** Description of the task **
In the data below, locate each line with the word "Right" and list it.
*** Input records ***
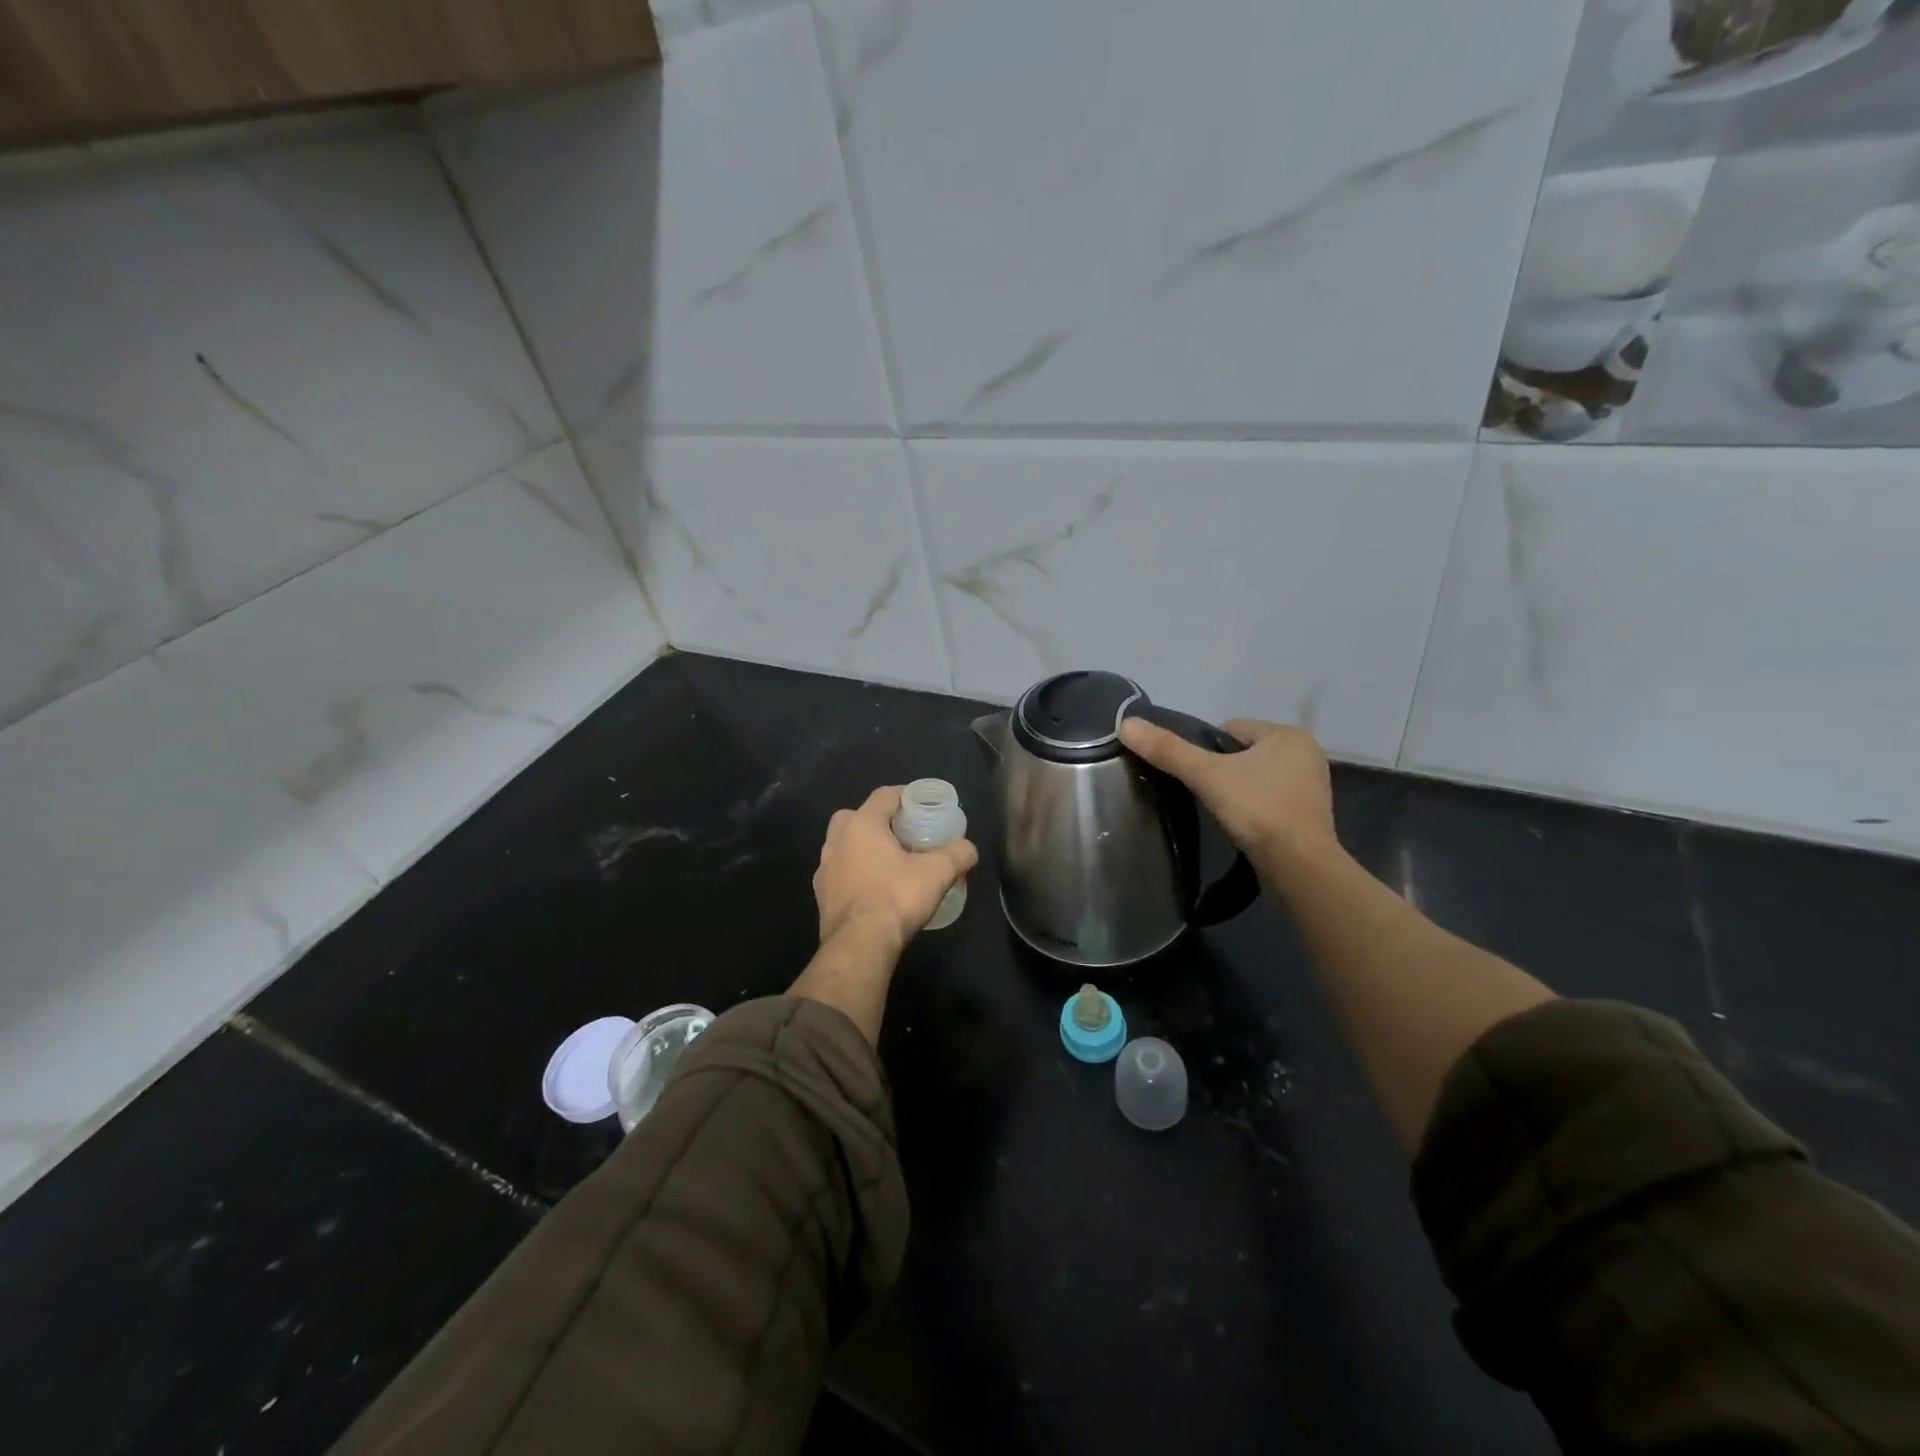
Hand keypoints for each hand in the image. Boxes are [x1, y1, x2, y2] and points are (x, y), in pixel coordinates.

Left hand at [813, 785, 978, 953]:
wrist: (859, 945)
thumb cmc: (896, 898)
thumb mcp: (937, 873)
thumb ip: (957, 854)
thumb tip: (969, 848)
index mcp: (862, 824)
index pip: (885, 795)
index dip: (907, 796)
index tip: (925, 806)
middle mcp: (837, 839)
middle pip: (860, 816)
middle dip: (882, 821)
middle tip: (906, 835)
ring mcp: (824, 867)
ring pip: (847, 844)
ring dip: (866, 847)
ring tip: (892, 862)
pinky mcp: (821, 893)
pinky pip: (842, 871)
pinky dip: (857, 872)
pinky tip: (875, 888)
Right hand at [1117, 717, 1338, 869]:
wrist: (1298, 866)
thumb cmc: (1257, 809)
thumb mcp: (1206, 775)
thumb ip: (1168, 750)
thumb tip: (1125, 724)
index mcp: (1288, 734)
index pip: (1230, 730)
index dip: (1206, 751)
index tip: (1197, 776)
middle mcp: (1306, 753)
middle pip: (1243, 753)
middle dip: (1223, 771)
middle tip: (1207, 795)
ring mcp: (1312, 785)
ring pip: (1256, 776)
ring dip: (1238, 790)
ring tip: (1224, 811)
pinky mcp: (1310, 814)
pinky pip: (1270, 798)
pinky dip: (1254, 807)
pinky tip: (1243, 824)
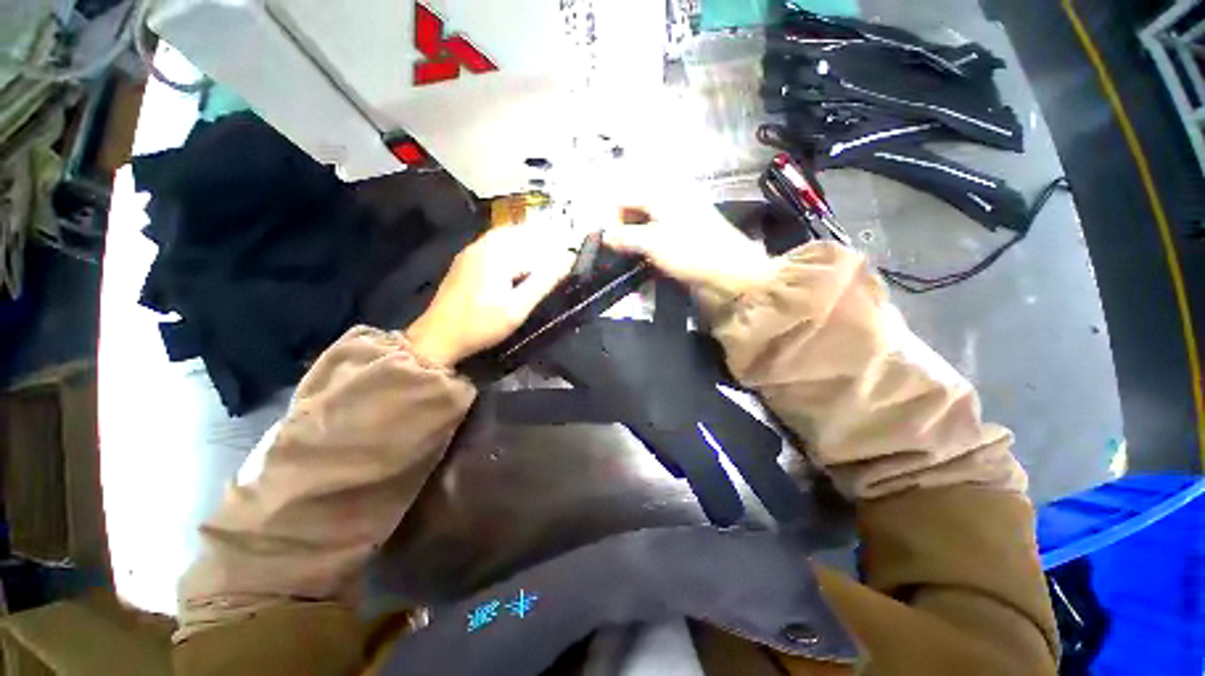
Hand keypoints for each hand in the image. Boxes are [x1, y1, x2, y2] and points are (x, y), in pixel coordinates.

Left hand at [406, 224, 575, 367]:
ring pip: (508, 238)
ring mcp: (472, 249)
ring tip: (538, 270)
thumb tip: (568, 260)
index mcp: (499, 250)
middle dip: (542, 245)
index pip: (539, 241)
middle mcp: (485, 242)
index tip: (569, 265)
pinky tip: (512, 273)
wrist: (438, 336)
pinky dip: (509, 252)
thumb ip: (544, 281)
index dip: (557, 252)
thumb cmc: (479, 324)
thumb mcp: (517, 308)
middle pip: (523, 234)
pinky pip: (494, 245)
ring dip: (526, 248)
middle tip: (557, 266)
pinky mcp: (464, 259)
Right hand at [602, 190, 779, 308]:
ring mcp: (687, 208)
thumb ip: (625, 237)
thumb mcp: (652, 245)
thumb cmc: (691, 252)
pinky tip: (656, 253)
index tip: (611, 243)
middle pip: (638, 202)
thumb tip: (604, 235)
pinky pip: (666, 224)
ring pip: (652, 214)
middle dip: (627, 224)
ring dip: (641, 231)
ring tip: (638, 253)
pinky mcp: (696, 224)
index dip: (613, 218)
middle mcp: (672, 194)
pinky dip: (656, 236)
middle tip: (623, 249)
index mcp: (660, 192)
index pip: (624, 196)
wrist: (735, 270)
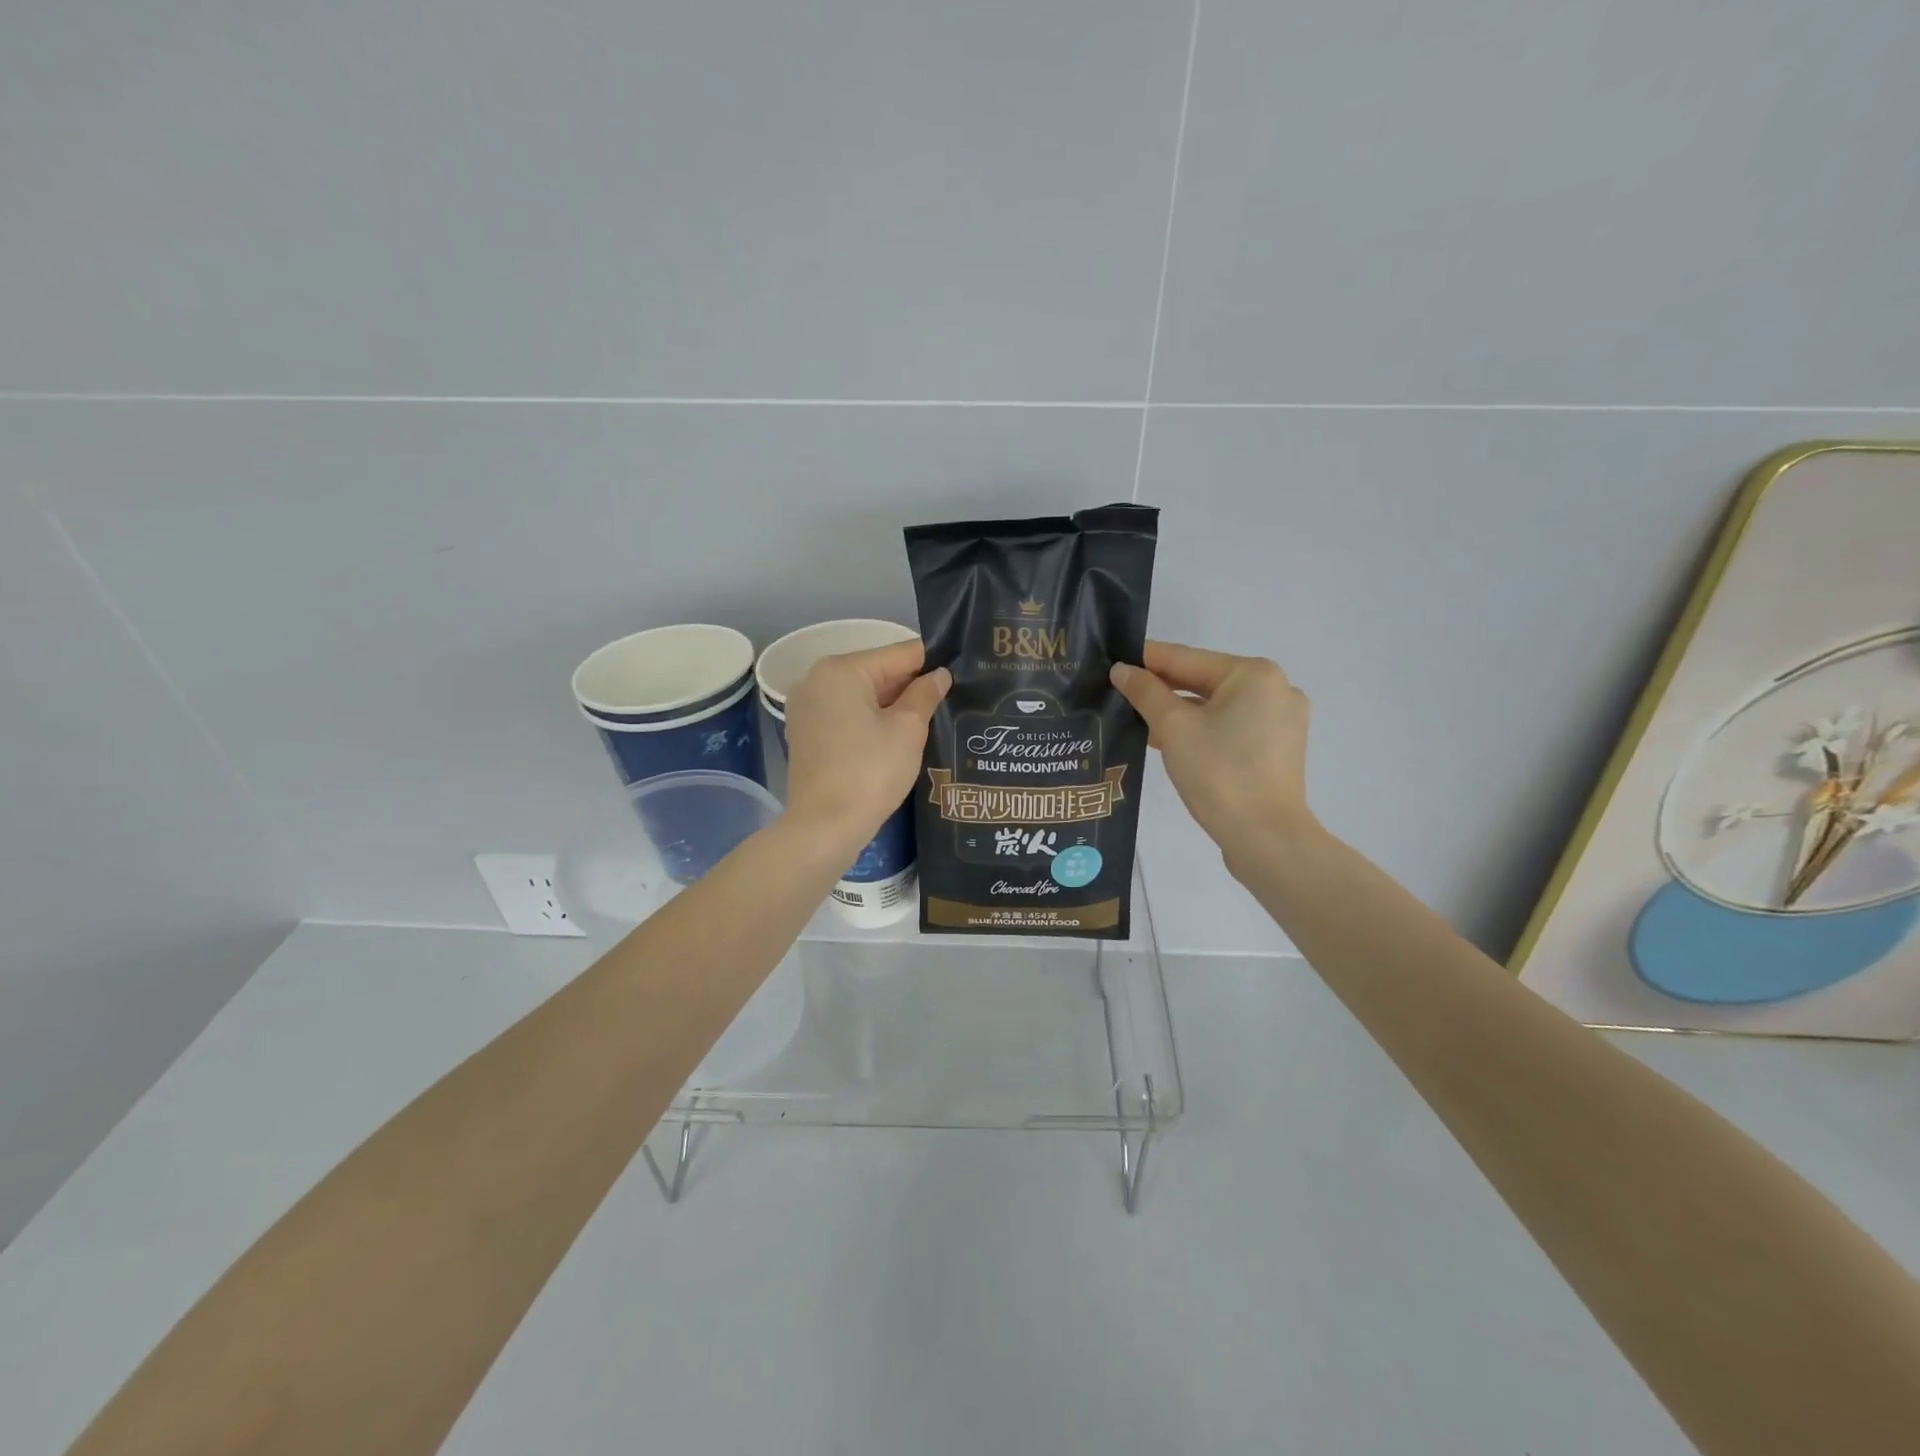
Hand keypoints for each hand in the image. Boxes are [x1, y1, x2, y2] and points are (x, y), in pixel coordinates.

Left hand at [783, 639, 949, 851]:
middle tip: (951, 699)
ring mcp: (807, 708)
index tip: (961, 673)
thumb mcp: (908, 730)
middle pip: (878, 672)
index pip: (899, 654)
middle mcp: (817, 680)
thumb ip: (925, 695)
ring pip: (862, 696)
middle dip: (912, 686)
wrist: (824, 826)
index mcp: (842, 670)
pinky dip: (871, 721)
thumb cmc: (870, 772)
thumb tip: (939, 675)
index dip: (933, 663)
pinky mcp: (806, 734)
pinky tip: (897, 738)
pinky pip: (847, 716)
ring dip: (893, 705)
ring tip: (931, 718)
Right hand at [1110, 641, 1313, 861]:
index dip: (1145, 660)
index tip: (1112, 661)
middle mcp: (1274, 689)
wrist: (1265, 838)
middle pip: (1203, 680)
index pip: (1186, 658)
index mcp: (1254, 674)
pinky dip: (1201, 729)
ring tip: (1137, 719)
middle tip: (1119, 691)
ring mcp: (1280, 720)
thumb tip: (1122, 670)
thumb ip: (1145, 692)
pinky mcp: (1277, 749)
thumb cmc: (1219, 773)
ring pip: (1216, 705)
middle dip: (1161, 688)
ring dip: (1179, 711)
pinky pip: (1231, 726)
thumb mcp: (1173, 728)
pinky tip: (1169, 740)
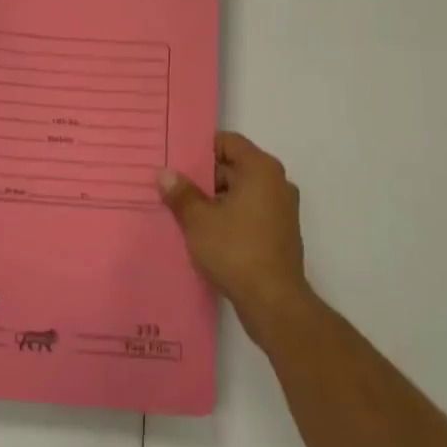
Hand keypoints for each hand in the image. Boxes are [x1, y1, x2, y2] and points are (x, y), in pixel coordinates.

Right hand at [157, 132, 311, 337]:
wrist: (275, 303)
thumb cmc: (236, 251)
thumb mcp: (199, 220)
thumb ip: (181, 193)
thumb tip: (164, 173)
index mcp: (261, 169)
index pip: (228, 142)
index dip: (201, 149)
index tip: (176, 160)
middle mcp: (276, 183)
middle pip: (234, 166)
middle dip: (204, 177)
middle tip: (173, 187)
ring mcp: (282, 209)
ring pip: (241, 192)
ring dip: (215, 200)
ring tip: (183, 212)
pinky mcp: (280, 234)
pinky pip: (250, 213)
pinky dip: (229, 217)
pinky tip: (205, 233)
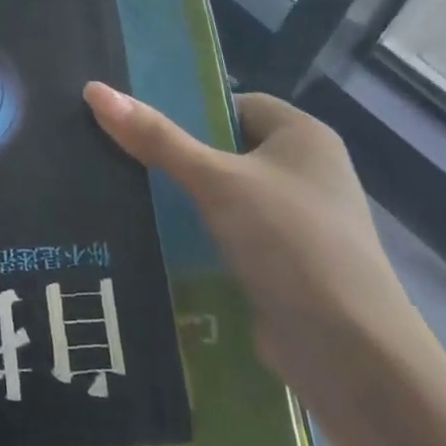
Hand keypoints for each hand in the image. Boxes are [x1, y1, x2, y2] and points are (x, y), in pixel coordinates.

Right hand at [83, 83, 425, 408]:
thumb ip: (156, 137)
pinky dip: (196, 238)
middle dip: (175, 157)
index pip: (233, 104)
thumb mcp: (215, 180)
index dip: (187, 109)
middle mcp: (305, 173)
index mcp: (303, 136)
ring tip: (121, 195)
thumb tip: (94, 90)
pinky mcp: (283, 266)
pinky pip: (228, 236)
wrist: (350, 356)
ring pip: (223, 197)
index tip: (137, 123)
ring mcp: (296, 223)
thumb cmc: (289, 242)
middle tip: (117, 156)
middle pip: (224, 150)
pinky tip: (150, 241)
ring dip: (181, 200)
*** End of Input records ***
** Task response **
Right hand at [1117, 717, 1338, 869]:
Right hand at [602, 190, 779, 308]:
Right hand at [1110, 641, 1313, 861]:
Right hand at [157, 132, 311, 337]:
Right hand at [83, 83, 425, 408]:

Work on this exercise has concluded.